Text under study
Optical Coherence Tomography
Optical coherence tomography provides high-resolution imaging of the
vitreoretinal interface, neurosensory retina, and subretinal space. Optical
coherence tomography can be used to quantify retinal thickness, monitor macular
edema, identify vitreomacular traction, and detect other forms of macular
disease in patients with diabetic macular edema. (See Table 4.)
Large clinical trials testing anti-VEGF treatment have utilized OCT rather than
stereoscopic photographs or clinical examination to evaluate and follow macular
edema status because it allows an objective, accurate assessment of the amount
and location of retinal thickening., In clinical practice, decisions are often based on OCT findings. For
example, the decision to repeat anti-VEGF injections, change therapeutic agents
(e.g., intraocular corticosteroids), initiate laser treatment, or even consider
vitrectomy surgery is often based in part on OCT findings. Nevertheless,
retinal thickness, even when measured by OCT, is not always consistently
correlated with visual acuity.
Routine FA is not indicated as a part of the regular examination of
patients with diabetes. Macular edema and PDR are best diagnosed by means of
clinical examination and/or FA. As the use of anti-VEGF agents and intraocular
corticosteroids has increased for the treatment of macular edema, the use of
focal laser surgery has decreased. Therefore, the need for angiography that
localizes leaking microaneurysms or areas of capillary dropout has also
declined.

Study questions
a – According to the passage on optical coherence tomography, why have large clinical trials of anti-VEGF treatment relied on OCT rather than stereoscopic photographs or clinical examination?
b – Write the next part of the passage on optical coherence tomography, picking up right after its last sentence.

Saved entries:
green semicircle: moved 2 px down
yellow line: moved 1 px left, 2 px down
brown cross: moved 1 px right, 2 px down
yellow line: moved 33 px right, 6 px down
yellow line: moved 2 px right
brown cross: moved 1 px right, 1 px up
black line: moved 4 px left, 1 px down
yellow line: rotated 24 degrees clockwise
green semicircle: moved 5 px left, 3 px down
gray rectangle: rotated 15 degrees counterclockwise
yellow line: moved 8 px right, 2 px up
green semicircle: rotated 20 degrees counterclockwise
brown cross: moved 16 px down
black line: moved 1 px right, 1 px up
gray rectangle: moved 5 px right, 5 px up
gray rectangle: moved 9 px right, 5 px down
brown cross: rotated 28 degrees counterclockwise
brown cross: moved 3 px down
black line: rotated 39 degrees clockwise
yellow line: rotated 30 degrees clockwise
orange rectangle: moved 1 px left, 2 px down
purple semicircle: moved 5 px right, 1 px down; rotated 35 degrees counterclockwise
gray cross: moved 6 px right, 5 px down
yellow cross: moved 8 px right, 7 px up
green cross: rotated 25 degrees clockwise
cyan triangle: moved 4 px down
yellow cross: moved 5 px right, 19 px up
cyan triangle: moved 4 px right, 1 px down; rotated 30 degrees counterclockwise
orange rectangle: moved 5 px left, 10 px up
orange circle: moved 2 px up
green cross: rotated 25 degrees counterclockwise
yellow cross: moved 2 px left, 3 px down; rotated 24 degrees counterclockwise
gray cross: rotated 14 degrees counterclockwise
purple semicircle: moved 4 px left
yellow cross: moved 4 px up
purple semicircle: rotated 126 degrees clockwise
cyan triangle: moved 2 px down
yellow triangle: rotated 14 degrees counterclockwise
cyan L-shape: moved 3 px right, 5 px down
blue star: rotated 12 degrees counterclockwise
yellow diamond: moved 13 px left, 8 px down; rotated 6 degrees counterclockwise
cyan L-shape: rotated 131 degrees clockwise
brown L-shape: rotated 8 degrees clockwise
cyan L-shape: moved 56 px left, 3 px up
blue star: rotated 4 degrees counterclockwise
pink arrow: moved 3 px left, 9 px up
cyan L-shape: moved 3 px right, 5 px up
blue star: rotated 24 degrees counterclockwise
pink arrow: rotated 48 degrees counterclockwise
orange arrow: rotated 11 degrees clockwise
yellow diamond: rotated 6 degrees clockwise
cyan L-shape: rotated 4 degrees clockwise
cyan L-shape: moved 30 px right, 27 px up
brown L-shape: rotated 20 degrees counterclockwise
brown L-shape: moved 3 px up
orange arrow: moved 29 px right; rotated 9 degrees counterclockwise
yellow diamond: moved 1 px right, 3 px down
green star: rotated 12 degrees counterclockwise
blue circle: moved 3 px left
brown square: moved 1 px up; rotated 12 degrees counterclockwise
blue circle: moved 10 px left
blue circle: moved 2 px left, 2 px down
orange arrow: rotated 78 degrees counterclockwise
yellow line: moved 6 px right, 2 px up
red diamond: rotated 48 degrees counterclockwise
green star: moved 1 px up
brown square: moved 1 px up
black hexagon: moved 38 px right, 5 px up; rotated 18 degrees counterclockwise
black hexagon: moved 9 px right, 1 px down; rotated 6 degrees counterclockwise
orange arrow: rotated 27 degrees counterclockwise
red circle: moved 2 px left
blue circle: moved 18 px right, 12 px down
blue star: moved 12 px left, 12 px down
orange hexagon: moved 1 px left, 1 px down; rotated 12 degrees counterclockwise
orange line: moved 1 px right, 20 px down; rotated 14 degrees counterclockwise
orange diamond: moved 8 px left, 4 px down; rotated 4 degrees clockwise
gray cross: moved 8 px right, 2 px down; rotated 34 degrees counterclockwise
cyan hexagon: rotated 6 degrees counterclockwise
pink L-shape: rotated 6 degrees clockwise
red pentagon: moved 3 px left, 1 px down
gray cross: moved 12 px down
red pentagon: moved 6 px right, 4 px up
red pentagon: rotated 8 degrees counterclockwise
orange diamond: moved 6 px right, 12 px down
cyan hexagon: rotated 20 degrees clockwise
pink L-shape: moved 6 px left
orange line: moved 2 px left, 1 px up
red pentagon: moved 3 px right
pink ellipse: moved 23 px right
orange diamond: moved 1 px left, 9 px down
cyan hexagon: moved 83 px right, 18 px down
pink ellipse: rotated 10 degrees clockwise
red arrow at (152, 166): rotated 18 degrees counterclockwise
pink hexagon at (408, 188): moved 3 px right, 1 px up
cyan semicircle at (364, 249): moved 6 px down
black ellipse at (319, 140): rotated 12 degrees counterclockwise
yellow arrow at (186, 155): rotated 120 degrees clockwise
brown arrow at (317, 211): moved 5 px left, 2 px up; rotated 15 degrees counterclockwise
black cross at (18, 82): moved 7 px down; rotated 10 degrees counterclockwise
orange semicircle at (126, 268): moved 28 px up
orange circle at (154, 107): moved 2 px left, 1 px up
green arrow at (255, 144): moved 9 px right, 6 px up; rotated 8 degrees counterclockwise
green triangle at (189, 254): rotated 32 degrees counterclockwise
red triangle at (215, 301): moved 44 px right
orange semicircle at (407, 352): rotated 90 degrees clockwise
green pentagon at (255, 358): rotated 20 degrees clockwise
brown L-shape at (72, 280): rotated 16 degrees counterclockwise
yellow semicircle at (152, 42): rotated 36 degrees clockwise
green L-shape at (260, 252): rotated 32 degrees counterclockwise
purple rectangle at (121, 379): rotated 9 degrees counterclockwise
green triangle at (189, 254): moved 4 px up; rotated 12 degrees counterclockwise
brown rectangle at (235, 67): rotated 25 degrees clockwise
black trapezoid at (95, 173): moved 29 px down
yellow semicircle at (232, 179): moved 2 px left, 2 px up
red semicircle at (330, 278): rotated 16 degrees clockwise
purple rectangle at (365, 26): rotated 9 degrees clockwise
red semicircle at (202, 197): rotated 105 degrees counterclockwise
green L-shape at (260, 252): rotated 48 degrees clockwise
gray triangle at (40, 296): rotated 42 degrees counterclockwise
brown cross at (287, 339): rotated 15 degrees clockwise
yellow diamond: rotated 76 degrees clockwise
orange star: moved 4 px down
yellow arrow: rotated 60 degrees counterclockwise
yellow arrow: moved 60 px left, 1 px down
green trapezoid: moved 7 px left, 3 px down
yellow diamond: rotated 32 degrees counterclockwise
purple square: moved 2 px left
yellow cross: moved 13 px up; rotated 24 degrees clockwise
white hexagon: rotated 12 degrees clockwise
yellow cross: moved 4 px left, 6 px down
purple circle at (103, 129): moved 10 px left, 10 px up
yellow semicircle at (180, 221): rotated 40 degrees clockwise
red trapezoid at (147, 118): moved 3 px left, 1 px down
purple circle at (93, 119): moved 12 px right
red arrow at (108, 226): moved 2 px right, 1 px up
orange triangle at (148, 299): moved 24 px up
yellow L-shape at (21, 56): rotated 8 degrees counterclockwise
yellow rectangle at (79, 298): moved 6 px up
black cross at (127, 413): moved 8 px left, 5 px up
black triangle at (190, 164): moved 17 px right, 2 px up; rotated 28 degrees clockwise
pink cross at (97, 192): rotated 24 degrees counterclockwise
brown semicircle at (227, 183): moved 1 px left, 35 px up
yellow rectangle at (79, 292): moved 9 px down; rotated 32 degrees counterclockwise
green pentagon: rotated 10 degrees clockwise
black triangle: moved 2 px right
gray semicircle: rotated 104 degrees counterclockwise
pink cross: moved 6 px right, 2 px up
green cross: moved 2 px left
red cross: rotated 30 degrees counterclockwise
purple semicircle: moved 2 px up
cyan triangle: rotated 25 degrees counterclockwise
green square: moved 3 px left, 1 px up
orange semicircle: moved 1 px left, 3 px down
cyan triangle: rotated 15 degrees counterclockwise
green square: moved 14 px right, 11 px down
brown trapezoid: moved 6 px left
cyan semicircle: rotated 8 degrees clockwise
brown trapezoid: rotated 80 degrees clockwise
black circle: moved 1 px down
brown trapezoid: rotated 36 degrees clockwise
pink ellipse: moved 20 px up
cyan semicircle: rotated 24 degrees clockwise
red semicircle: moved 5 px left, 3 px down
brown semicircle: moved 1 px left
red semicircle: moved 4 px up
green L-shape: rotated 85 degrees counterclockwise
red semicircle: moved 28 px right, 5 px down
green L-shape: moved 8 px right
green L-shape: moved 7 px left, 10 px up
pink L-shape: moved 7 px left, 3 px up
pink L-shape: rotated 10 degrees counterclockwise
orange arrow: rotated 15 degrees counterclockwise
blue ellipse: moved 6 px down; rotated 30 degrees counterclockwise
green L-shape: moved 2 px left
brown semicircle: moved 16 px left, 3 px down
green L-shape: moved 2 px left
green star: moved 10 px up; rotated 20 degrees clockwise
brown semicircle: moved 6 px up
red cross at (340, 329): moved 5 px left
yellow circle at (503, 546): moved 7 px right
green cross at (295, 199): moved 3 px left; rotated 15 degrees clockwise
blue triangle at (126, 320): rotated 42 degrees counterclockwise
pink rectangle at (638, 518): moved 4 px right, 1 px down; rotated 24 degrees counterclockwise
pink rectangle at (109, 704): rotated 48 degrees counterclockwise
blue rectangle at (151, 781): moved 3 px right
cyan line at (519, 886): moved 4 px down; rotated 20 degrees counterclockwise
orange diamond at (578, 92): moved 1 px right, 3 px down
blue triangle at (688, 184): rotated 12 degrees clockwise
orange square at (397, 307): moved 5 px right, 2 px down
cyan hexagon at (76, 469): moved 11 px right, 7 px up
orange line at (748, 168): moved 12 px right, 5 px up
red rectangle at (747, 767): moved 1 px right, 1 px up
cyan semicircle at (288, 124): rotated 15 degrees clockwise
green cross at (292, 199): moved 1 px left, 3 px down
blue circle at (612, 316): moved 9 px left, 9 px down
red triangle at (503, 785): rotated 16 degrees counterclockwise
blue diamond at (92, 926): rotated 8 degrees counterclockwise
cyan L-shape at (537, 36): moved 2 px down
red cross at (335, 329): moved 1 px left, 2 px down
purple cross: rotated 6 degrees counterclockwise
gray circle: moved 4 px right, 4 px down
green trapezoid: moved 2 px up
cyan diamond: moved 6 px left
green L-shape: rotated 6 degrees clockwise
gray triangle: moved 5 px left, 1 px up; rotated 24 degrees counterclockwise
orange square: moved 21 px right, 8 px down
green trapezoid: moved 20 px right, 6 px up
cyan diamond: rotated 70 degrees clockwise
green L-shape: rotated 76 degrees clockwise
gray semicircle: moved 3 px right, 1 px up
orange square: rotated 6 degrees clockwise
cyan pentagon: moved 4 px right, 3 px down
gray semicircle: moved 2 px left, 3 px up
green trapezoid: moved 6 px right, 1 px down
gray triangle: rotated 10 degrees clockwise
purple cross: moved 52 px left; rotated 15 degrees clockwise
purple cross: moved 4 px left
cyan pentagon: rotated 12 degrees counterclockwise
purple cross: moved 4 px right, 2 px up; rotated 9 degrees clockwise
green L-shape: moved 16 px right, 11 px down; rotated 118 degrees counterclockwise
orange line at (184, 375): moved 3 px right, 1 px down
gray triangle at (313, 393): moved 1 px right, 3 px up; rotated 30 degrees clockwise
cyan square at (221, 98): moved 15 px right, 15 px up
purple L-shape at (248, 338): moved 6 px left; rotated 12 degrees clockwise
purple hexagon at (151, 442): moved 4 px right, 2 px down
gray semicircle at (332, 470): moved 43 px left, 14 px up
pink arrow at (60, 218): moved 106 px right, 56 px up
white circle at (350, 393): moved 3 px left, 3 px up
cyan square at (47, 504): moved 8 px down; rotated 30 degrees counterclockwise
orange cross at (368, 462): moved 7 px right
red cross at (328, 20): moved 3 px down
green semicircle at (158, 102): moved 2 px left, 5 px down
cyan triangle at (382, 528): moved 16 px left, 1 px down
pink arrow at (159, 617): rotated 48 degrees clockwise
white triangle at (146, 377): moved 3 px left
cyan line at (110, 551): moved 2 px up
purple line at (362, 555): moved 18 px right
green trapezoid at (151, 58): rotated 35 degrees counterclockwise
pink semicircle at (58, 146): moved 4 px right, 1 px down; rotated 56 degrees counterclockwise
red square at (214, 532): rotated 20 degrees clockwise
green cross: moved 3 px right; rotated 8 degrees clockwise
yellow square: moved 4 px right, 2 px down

Responses by item number
a – OCT allows an objective, accurate assessment of the amount and location of retinal thickening.

b –
Nevertheless, FA is useful to differentiate diabetic macular swelling
from other macular disease or for a patient with unexplained vision loss. (See
Table 5.) Angiography can identify macular capillary nonperfusion in the foveal or even in the entire macular
region as an explanation for vision loss that is unresponsive to therapy.
Fluorescein angiography may also detect areas of untreated retinal capillary
nonperfusion that could explain persistent retinal or disc neovascularization
after previous scatter laser surgery. Thus, FA remains a valuable tool, and
facilities for conducting FA should be available to physicians who diagnose and
treat patients with diabetic retinopathy.
An ophthalmologist who orders FA must be aware of the potential risks
associated with the procedure, because severe medical complications may occur,
including death in about 1/200,000 patients. Each angiography
facility should have in place an emergency care plan and a clear protocol to
minimize the risks and to manage complications. Fluorescein dye crosses the
placenta into the fetal circulation, but detrimental
effects of fluorescein dye on a fetus have not been documented.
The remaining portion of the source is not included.